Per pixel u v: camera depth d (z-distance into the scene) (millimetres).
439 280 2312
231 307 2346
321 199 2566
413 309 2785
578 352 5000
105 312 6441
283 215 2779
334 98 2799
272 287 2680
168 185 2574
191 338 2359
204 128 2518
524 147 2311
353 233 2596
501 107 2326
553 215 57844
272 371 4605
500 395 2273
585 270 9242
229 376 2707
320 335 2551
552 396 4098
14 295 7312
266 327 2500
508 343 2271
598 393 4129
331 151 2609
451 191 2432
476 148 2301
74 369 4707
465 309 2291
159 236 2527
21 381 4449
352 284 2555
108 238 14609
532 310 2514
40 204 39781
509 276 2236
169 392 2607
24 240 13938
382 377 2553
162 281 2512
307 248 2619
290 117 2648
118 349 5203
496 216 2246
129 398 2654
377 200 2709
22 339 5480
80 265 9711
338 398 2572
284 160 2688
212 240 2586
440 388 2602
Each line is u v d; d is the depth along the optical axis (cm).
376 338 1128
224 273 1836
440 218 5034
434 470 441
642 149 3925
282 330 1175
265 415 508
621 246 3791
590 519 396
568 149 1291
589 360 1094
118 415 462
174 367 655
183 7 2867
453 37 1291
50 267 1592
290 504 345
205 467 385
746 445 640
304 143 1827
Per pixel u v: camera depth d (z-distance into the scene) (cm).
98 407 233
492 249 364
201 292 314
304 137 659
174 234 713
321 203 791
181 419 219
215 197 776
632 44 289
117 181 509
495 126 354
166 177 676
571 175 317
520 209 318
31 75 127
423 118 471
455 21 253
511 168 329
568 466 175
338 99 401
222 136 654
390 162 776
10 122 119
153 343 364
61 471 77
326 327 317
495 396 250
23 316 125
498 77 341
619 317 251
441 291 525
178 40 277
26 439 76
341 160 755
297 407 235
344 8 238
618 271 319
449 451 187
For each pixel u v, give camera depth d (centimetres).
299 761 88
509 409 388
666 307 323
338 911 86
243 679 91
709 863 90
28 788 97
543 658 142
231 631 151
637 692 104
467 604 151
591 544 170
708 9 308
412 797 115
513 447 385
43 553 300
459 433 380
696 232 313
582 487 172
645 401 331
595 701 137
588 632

▶ **WORK REQUEST**
What you return should be exactly the lines above, starting at the one with "353 233 2596" and ending at the one with "509 276 2236", and nothing else.

▶ **ANSWER TO THIS PROBLEM**
353 233 2596
501 107 2326
553 215 57844
272 371 4605
500 395 2273
585 270 9242
229 376 2707
320 335 2551
552 396 4098
14 295 7312
266 327 2500
508 343 2271
598 393 4129
331 151 2609
451 191 2432
476 148 2301
74 369 4707
465 309 2291
159 236 2527
21 381 4449
352 284 2555
108 238 14609
532 310 2514
40 204 39781
509 276 2236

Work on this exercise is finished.